A cos wave has its first maximum at the point (pie/2, 2) and its first minimum at (5pie/2, -4) what is the equation of the function?
I remember writing 3cos(1/2(x-pie/2)-1 but I'm sure that it's wrong ?
well it ranges from -4 to +2
-4 to 2 = 6
so you are right the amplitude is 3
y = 3 cos (a x - phi)
when x = pi/2 , cos (a x - phi) = 1
so
a pi/2 - phi = 0 because cos 0 = 1
when x = 5 pi/2, cos ( a x- phi) = -1
so
a 5 pi/2 - phi = pi, because cos pi = -1
so we have two equations for a and phi
a pi/2 - phi = 0
a 5 pi/2 - phi = pi
---------------------- subtract
a * -4 pi/2 = -pi
2 a = 1
a = 1/2
phi = 1/2 * pi/2 = pi/4
so I get
3 cos (2x - pi/4)
3 cos (x/2 - pi/4)
That is very close to what you have except for that strange -1 at the end.

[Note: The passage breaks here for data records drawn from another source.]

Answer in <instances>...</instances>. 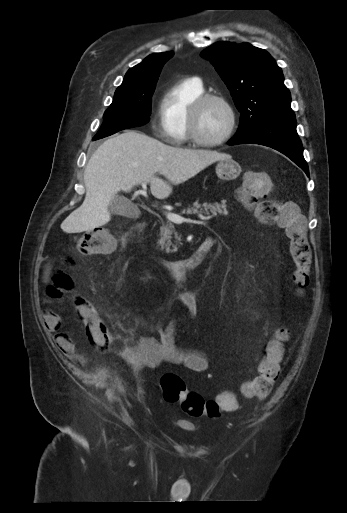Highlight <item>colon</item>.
Instances as JSON below:
<instances>
[{"instance_id":"obj_1","label":"colon","mask_w":347,"mask_h":513,"mask_svg":"<svg viewBox=\"0 0 347 513\" xmlns=\"http://www.w3.org/2000/svg\"><path fill=\"white\" fill-rule=\"evenodd\" d=\"M269 187V180L263 173L248 172L243 184L238 188L244 206L254 211V215L262 223H273L283 229L289 240V250L294 262L293 282L298 290L305 289L309 284L312 254L307 237L306 224L295 205L284 202L272 204L264 199V190ZM113 235L104 228H96L83 234L79 249L85 254H102L114 247ZM72 263L64 262L51 275L46 287L47 294L53 298H61L73 289V280L69 274ZM97 306L93 300H78L75 303V314L80 317L81 325L87 328L91 343L102 349L113 348L109 340L104 322L97 314ZM288 331L279 328L273 340H265L262 344L264 359L257 365V376L245 382L244 394L249 398H265L271 391L280 373V361L286 358L287 350L283 341ZM160 386L163 398L169 403H179L184 413L191 417H219L223 412L234 411L237 400L229 391L220 392L214 399H204L198 393L189 391L185 382L178 374L167 372L161 376Z\"/></svg>"}]
</instances>
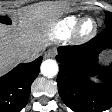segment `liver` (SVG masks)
<instances>
[{
    "instance_id": "obj_1",
    "label": "liver",
    "mask_w": 112,
    "mask_h": 112,
    "mask_svg": "<svg viewBox=\"0 0 112 112\" xmlns=\"http://www.w3.org/2000/svg\"><path fill=\"white\" fill-rule=\"evenodd\" d=\"M63 10L55 3L35 4L22 11L17 27L0 24V75L20 62L22 51L33 49L40 52L46 47L43 28Z\"/></svg>"
}]
</instances>
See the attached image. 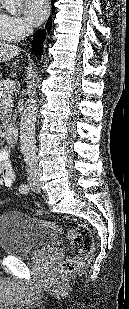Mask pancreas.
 Returning a JSON list of instances; mask_svg holds the SVG:
<instances>
[{"label":"pancreas","mask_w":129,"mask_h":309,"mask_svg":"<svg viewBox=\"0 0 129 309\" xmlns=\"http://www.w3.org/2000/svg\"><path fill=\"white\" fill-rule=\"evenodd\" d=\"M6 82L4 79H0V93H2V97H0V101H4V98H7L9 94L12 93V89H7L3 84ZM12 117V109L10 107H6L3 103L0 104V121L2 123V128L8 126Z\"/></svg>","instance_id":"cf45deb5"}]
</instances>
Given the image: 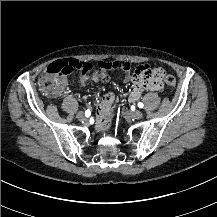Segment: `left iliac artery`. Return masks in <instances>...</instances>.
Instances as JSON below:
<instances>
[{"label":"left iliac artery","mask_w":217,"mask_h":217,"mask_svg":"<svg viewBox=\"0 0 217 217\" xmlns=\"http://www.w3.org/2000/svg\"><path fill=\"white\" fill-rule=\"evenodd\" d=\"M138 107H139V108H143V107H144V104H143L142 102H139V103H138Z\"/></svg>","instance_id":"1"}]
</instances>
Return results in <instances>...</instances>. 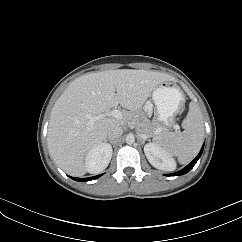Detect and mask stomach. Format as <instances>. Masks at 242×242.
Segmentation results:
<instances>
[{"label": "stomach", "mask_w": 242, "mask_h": 242, "mask_svg": "<svg viewBox=\"0 0 242 242\" xmlns=\"http://www.w3.org/2000/svg\"><path fill=\"white\" fill-rule=\"evenodd\" d=\"M152 99L156 106L158 121L167 126L174 122L185 103L182 90L169 81L163 82L154 89Z\"/></svg>", "instance_id": "0dacf381"}]
</instances>
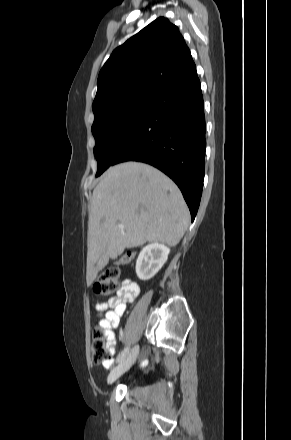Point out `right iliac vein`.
I'll return each mask as SVG.
<instances>
[{
	"label": "right iliac vein",
	"mask_w": 291,
	"mask_h": 440,
	"mask_svg": "<svg viewBox=\"0 0 291 440\" xmlns=\"http://www.w3.org/2000/svg\"><path fill=\"white\" fill-rule=\"evenodd\" d=\"M139 353L138 346H135L126 358H124L118 366H116L108 376V384H112L123 373H125L134 364Z\"/></svg>",
	"instance_id": "obj_1"
}]
</instances>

yes, you need that -1 at the end
So is my equation correct?
yes, it is correct
except that the Greek letter is pi not pie!!
To find the equation of a cosine function based on its maximum and minimum points, we need to consider a few key components: the amplitude, period, phase shift, and vertical shift.
First, let's determine the amplitude. The amplitude is the absolute value of the maximum value (2) or the minimum value (-4), which in this case is 4.
Next, let's determine the period. The period is the distance between two consecutive maximum or minimum points. In this case, the distance between the first maximum at (π/2, 2) and the first minimum at (5π/2, -4) is 4π.
Now, let's determine the phase shift. The phase shift determines the horizontal shift of the graph. In this case, since the first maximum occurs at (π/2, 2), the general equation will be of the form cos(x - c), where c represents the phase shift. The phase shift will be the x-coordinate of the first maximum, so c = π/2.
Finally, let's determine the vertical shift. The vertical shift is the average of the maximum and minimum points or the midline of the graph. In this case, the midline is (2 - 4) / 2 = -1.
Putting it all together, the equation for the given cosine function is:
f(x) = 4 cos(x - π/2) - 1
Therefore, your earlier attempt at writing 3cos(1/2(x-π/2))-1 is incorrect as it does not match the given data. The correct equation is f(x) = 4 cos(x - π/2) - 1.